Recorded information:
Content starts
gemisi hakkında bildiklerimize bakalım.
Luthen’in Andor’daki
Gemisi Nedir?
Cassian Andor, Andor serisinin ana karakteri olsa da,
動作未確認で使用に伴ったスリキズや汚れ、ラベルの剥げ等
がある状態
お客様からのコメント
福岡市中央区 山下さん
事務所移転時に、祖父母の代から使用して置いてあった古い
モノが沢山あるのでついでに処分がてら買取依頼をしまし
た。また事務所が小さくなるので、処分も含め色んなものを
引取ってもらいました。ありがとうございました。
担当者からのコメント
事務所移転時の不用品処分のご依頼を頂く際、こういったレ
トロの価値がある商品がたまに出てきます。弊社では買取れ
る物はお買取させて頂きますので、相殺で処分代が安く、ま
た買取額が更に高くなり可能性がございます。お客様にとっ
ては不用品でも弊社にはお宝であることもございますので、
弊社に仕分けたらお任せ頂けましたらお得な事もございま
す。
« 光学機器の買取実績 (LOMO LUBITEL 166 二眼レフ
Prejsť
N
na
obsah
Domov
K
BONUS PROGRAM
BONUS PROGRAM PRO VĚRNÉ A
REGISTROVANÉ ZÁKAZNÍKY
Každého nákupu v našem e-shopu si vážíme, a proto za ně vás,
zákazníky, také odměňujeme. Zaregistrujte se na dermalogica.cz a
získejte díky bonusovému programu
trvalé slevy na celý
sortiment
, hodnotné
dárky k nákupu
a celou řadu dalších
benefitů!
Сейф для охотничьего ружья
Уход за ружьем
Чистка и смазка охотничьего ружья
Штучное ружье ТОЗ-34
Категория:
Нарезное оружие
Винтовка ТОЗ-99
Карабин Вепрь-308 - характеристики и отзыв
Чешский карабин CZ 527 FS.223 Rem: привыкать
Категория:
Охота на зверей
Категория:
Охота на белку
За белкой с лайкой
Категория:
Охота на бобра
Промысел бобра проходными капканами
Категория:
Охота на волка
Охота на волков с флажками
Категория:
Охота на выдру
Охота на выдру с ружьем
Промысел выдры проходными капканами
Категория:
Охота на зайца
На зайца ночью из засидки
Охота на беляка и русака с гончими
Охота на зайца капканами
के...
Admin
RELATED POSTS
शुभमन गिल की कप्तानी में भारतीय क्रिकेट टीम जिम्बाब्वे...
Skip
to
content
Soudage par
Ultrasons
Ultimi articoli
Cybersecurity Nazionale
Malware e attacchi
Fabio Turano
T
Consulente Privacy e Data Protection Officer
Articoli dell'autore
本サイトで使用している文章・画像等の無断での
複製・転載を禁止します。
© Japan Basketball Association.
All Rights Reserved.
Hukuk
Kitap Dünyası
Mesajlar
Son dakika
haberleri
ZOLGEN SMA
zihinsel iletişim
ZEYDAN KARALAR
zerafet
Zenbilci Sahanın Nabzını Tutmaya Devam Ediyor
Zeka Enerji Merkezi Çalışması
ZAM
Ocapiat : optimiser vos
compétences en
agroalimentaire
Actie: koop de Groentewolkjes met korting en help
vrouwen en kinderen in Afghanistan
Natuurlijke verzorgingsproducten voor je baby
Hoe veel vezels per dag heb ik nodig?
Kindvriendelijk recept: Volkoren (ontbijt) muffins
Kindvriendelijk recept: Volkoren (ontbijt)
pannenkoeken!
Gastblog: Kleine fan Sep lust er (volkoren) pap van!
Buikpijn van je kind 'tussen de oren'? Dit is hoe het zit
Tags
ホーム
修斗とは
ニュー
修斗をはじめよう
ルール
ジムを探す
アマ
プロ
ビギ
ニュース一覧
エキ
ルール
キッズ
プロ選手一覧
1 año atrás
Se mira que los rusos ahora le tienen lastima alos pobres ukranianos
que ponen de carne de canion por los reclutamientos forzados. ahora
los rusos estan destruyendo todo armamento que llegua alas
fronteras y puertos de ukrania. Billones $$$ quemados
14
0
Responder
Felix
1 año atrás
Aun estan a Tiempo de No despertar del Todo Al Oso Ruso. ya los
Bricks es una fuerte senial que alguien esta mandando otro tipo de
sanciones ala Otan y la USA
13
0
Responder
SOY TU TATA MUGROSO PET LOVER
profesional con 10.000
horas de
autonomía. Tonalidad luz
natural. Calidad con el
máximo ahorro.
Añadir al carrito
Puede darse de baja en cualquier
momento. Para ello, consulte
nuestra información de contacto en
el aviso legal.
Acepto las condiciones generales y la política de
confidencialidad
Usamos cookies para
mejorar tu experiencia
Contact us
Content ends
Problem description:
Set down the records once more, character for character.

Output below:
gemisi hakkında bildiklerimize bakalım.
Luthen’in Andor’daki
Gemisi Nedir?
Cassian Andor, Andor serisinin ana karakteri olsa da,
動作未確認で使用に伴ったスリキズや汚れ、ラベルの剥げ等
がある状態
お客様からのコメント
福岡市中央区 山下さん
事務所移転時に、祖父母の代から使用して置いてあった古い
モノが沢山あるのでついでに処分がてら買取依頼をしまし
た。また事務所が小さくなるので、処分も含め色んなものを
引取ってもらいました。ありがとうございました。
担当者からのコメント
事務所移転時の不用品処分のご依頼を頂く際、こういったレ
トロの価値がある商品がたまに出てきます。弊社では買取れ
る物はお買取させて頂きますので、相殺で処分代が安く、ま
た買取額が更に高くなり可能性がございます。お客様にとっ
ては不用品でも弊社にはお宝であることもございますので、
弊社に仕分けたらお任せ頂けましたらお得な事もございま
す。
« 光学機器の買取実績 (LOMO LUBITEL 166 二眼レフ
Prejsť
N
na
obsah
Domov
K
BONUS PROGRAM
BONUS PROGRAM PRO VĚRNÉ A
REGISTROVANÉ ZÁKAZNÍKY
Každého nákupu v našem e-shopu si vážíme, a proto za ně vás,
zákazníky, také odměňujeme. Zaregistrujte se na dermalogica.cz a
získejte díky bonusovému programu
trvalé slevy na celý
sortiment
, hodnotné
dárky k nákupu
a celou řadu dalších
benefitů!
Сейф для охотничьего ружья
Уход за ружьем
Чистка и смазка охотничьего ружья
Штучное ружье ТОЗ-34
Категория:
Нарезное оружие
Винтовка ТОЗ-99
Карабин Вепрь-308 - характеристики и отзыв
Чешский карабин CZ 527 FS.223 Rem: привыкать
Категория:
Охота на зверей
Категория:
Охота на белку
За белкой с лайкой
Категория:
Охота на бобра
Промысел бобра проходными капканами
Категория:
Охота на волка
Охота на волков с флажками
Категория:
Охота на выдру
Охота на выдру с ружьем
Промысел выдры проходными капканами
Категория:
Охота на зайца
На зайца ночью из засидки
Охота на беляка и русака с гончими
Охота на зайца капканами
के...
Admin
RELATED POSTS
शुभमन गिल की कप्तानी में भारतीय क्रिकेट टीम जिम्बाब्वे...
Skip
to
content
Soudage par
Ultrasons
Ultimi articoli
Cybersecurity Nazionale
Malware e attacchi
Fabio Turano
T
Consulente Privacy e Data Protection Officer
Articoli dell'autore
本サイトで使用している文章・画像等の無断での
複製・転載を禁止します。
© Japan Basketball Association.
All Rights Reserved.
Hukuk
Kitap Dünyası
Mesajlar
Son dakika
haberleri
ZOLGEN SMA
zihinsel iletişim
ZEYDAN KARALAR
zerafet
Zenbilci Sahanın Nabzını Tutmaya Devam Ediyor
Zeka Enerji Merkezi Çalışması
ZAM
Ocapiat : optimiser vos
compétences en
agroalimentaire
Actie: koop de Groentewolkjes met korting en help
vrouwen en kinderen in Afghanistan
Natuurlijke verzorgingsproducten voor je baby
Hoe veel vezels per dag heb ik nodig?
Kindvriendelijk recept: Volkoren (ontbijt) muffins
Kindvriendelijk recept: Volkoren (ontbijt)
pannenkoeken!
Gastblog: Kleine fan Sep lust er (volkoren) pap van!
Buikpijn van je kind 'tussen de oren'? Dit is hoe het zit
Tags
ホーム
修斗とは
ニュー
修斗をはじめよう
ルール
ジムを探す
アマ
プロ
ビギ
ニュース一覧
エキ
ルール
キッズ
プロ選手一覧
1 año atrás
Se mira que los rusos ahora le tienen lastima alos pobres ukranianos
que ponen de carne de canion por los reclutamientos forzados. ahora
los rusos estan destruyendo todo armamento que llegua alas
fronteras y puertos de ukrania. Billones $$$ quemados
14
0
Responder
Felix
1 año atrás
Aun estan a Tiempo de No despertar del Todo Al Oso Ruso. ya los
Bricks es una fuerte senial que alguien esta mandando otro tipo de
sanciones ala Otan y la USA
13
0
Responder
SOY TU TATA MUGROSO PET LOVER
profesional con 10.000
horas de
autonomía. Tonalidad luz
natural. Calidad con el
máximo ahorro.
Añadir al carrito
Puede darse de baja en cualquier
momento. Para ello, consulte
nuestra información de contacto en
el aviso legal.
Acepto las condiciones generales y la política de
confidencialidad
Usamos cookies para
mejorar tu experiencia
Contact us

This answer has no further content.